Data excerpts

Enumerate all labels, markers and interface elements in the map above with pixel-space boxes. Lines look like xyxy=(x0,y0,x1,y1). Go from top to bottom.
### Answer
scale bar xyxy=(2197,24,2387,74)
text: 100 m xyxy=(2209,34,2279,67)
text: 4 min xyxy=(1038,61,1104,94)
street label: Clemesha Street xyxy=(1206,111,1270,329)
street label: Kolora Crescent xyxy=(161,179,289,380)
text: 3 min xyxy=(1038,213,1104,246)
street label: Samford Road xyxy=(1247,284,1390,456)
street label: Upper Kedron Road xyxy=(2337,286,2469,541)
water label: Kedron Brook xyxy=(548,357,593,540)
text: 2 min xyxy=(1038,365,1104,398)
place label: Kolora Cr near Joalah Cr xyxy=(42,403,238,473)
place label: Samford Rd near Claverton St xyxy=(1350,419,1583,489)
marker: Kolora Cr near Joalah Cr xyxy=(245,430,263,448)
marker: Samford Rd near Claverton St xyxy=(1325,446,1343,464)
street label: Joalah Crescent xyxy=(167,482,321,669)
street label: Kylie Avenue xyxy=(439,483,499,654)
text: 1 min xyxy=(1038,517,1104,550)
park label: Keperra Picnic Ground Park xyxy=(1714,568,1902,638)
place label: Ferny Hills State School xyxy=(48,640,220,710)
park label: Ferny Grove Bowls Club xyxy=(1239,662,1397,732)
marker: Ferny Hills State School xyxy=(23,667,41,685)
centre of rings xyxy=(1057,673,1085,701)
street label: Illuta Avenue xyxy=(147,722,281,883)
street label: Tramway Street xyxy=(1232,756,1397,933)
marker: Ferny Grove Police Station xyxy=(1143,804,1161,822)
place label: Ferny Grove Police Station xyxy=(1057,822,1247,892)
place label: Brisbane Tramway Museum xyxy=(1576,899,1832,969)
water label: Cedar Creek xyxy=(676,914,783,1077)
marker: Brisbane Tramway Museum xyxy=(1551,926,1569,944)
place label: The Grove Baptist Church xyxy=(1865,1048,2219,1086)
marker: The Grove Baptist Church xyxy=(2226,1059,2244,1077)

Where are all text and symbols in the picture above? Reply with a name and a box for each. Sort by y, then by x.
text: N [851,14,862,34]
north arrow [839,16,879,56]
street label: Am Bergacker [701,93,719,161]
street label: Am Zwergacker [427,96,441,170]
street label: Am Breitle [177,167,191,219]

Task requirements. Find "Where are all" in the entries above, then repeat its line and all lines after it exactly, down to the last line.

Task response.
Where are all text and symbols in the picture above? Reply with a name and a box for each. Sort by y, then by x.
text: N [851,14,862,34]
north arrow [839,16,879,56]
street label: Am Bergacker [701,93,719,161]
street label: Am Zwergacker [427,96,441,170]
street label: Am Breitle [177,167,191,219]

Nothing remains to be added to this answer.